Directions:
Where the word "front" appears in a line below, copy the whole line.

=== Begin Enclosure ===

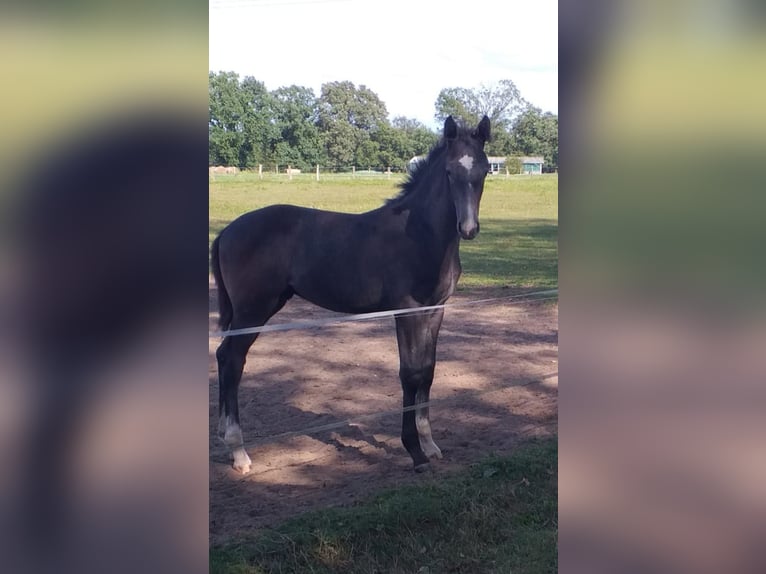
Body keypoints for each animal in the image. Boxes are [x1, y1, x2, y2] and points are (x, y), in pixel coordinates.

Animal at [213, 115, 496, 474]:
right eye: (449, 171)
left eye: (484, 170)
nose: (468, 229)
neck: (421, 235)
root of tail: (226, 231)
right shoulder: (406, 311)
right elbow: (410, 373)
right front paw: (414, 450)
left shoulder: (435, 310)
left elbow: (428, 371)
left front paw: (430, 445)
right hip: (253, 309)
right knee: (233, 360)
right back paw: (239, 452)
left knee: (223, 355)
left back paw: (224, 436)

=== End Enclosure ===
=== Begin Enclosure ===

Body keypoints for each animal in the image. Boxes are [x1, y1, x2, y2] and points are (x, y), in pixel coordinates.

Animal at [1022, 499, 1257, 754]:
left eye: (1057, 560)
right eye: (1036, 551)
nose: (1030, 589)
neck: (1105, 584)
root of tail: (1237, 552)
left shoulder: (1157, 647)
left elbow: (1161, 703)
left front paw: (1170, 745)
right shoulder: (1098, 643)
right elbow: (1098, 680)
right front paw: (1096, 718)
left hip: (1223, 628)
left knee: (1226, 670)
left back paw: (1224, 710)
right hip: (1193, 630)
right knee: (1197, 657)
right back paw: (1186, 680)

=== End Enclosure ===

Result:
right front paw: (414, 450)
left front paw: (430, 445)
left front paw: (1170, 745)
right front paw: (1096, 718)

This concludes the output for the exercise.